REQUIRED ACTION: Locate each line of the material that contains the string "两个女儿" and copy those lines in full. Treat the match as case-sensitive.

PROVIDED DATA:
- - - - - - -

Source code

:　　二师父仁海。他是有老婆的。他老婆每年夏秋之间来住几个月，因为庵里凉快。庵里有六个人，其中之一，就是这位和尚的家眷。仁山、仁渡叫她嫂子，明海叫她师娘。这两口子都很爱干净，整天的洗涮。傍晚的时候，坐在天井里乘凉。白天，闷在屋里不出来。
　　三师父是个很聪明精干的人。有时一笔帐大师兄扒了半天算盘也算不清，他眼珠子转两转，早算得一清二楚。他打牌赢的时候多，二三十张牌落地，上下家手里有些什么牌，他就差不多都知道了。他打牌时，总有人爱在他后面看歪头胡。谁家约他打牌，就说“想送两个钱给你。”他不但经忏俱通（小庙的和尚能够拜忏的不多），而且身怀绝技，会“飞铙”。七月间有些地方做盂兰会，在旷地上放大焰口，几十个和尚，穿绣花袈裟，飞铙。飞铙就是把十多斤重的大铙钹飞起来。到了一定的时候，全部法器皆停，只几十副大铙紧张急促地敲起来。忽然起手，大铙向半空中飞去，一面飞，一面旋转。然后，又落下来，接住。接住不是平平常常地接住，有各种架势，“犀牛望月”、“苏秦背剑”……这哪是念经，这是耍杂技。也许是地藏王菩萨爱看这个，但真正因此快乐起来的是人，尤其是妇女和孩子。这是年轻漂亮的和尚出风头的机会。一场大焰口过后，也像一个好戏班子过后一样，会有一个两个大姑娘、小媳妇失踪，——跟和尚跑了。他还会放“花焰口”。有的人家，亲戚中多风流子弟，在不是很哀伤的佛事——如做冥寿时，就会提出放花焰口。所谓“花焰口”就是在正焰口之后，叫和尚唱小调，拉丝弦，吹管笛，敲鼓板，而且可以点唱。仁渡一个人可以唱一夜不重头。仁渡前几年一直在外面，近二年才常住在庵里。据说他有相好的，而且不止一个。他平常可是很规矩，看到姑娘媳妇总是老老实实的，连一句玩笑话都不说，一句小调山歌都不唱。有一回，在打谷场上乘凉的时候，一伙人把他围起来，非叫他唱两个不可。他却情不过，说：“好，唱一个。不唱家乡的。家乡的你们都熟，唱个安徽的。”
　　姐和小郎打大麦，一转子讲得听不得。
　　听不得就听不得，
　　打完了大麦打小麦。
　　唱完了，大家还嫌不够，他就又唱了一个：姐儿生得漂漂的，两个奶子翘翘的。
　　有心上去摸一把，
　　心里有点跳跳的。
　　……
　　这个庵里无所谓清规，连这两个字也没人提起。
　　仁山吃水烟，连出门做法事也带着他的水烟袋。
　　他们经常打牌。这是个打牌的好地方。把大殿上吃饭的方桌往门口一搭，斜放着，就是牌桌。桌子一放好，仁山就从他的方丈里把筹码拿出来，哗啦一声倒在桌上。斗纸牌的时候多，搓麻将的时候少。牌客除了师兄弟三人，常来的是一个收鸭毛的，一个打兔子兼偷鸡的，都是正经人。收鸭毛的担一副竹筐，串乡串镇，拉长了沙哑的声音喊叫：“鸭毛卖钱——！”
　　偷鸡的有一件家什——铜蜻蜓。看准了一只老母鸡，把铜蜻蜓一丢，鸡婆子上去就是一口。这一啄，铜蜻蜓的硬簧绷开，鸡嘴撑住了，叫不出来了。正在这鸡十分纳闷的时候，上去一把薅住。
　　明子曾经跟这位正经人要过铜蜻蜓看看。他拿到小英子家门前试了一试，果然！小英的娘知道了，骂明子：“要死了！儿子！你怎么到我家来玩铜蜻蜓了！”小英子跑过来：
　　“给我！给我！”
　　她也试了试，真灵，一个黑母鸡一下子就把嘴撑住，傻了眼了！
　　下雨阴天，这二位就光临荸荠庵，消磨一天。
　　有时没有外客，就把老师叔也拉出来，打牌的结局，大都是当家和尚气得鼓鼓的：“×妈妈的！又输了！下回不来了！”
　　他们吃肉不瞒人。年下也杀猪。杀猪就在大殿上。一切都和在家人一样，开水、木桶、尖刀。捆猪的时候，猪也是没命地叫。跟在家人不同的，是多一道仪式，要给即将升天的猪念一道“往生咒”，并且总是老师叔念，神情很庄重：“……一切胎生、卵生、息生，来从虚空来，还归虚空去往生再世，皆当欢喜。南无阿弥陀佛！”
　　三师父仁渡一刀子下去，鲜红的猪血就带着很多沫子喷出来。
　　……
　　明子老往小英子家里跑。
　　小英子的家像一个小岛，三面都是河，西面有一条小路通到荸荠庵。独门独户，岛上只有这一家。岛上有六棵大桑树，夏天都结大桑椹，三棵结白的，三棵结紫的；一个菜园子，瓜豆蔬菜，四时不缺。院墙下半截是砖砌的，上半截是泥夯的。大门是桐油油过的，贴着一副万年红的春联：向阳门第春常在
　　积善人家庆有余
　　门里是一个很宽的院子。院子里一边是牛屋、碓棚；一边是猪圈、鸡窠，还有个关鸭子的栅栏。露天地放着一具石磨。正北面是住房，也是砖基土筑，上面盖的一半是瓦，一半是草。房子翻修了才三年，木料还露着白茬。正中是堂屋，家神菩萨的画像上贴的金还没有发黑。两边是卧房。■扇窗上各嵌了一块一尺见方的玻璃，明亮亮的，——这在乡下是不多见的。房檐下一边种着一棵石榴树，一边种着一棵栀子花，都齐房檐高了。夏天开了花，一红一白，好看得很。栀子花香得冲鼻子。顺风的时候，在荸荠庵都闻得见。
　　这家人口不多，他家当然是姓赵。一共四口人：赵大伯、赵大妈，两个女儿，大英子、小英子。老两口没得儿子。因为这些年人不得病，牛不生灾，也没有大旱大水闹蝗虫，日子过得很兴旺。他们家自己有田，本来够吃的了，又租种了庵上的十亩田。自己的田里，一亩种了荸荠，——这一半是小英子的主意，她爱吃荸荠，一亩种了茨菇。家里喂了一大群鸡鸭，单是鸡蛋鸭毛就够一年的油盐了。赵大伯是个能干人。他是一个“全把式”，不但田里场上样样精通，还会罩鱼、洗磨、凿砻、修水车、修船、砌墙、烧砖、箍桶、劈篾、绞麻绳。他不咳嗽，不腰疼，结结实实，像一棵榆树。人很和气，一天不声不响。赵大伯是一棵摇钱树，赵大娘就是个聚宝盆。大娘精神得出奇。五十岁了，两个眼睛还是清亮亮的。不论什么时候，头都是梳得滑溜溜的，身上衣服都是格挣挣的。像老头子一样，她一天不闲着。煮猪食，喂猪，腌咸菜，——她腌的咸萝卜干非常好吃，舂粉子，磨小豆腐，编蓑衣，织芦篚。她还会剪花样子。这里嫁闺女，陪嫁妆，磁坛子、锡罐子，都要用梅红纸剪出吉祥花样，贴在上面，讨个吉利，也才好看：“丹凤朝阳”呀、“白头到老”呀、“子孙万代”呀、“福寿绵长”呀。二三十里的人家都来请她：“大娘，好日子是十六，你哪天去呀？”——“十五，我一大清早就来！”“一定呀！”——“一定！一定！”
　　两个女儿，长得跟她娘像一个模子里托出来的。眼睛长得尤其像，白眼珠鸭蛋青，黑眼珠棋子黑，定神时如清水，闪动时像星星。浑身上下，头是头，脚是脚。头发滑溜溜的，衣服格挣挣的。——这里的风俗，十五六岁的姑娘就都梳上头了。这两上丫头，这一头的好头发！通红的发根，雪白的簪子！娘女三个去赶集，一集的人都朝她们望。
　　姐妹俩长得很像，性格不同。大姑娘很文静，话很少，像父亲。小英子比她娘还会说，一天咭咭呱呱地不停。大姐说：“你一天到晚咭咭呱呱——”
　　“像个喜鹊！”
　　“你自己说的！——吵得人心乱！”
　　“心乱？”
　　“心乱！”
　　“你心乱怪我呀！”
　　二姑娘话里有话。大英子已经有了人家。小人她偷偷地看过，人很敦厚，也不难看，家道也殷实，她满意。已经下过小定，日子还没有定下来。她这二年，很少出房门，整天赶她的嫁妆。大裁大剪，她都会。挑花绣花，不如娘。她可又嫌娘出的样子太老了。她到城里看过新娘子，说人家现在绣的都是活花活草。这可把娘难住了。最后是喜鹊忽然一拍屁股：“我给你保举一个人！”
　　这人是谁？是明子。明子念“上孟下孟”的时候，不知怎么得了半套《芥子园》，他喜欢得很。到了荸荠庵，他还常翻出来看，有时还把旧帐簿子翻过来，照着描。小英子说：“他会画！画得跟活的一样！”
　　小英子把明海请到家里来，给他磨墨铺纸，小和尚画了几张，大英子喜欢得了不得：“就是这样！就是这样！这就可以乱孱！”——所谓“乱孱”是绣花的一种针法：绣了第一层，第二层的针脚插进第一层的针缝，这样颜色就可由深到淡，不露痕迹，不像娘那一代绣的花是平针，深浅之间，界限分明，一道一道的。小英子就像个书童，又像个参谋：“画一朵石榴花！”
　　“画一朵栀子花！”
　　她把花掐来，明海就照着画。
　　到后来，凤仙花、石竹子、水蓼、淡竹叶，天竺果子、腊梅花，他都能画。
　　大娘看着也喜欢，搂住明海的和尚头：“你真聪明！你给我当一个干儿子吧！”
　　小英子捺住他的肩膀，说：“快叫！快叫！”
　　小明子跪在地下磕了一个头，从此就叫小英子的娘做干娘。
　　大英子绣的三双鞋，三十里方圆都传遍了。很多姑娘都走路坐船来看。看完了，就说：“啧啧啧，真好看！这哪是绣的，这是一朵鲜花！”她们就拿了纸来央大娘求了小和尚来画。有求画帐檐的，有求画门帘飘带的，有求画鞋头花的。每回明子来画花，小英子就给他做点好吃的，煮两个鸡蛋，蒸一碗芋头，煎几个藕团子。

- - - - - - -

EXPECTED ANSWER:
　　这家人口不多，他家当然是姓赵。一共四口人：赵大伯、赵大妈，两个女儿，大英子、小英子。老两口没得儿子。因为这些年人不得病，牛不生灾，也没有大旱大水闹蝗虫，日子过得很兴旺。他们家自己有田，本来够吃的了，又租种了庵上的十亩田。自己的田里，一亩种了荸荠，——这一半是小英子的主意，她爱吃荸荠，一亩种了茨菇。家里喂了一大群鸡鸭，单是鸡蛋鸭毛就够一年的油盐了。赵大伯是个能干人。他是一个“全把式”，不但田里场上样样精通，还会罩鱼、洗磨、凿砻、修水车、修船、砌墙、烧砖、箍桶、劈篾、绞麻绳。他不咳嗽，不腰疼，结结实实，像一棵榆树。人很和气，一天不声不响。赵大伯是一棵摇钱树，赵大娘就是个聚宝盆。大娘精神得出奇。五十岁了，两个眼睛还是清亮亮的。不论什么时候，头都是梳得滑溜溜的，身上衣服都是格挣挣的。像老头子一样，她一天不闲着。煮猪食，喂猪，腌咸菜，——她腌的咸萝卜干非常好吃，舂粉子，磨小豆腐，编蓑衣，织芦篚。她还会剪花样子。这里嫁闺女，陪嫁妆，磁坛子、锡罐子，都要用梅红纸剪出吉祥花样，贴在上面，讨个吉利，也才好看：“丹凤朝阳”呀、“白头到老”呀、“子孙万代”呀、“福寿绵长”呀。二三十里的人家都来请她：“大娘，好日子是十六，你哪天去呀？”——“十五，我一大清早就来！”“一定呀！”——“一定！一定！”
　　两个女儿，长得跟她娘像一个模子里托出来的。眼睛长得尤其像，白眼珠鸭蛋青，黑眼珠棋子黑，定神时如清水，闪动时像星星。浑身上下，头是头，脚是脚。头发滑溜溜的，衣服格挣挣的。——这里的风俗，十五六岁的姑娘就都梳上头了。这两上丫头，这一头的好头发！通红的发根，雪白的簪子！娘女三个去赶集，一集的人都朝她们望。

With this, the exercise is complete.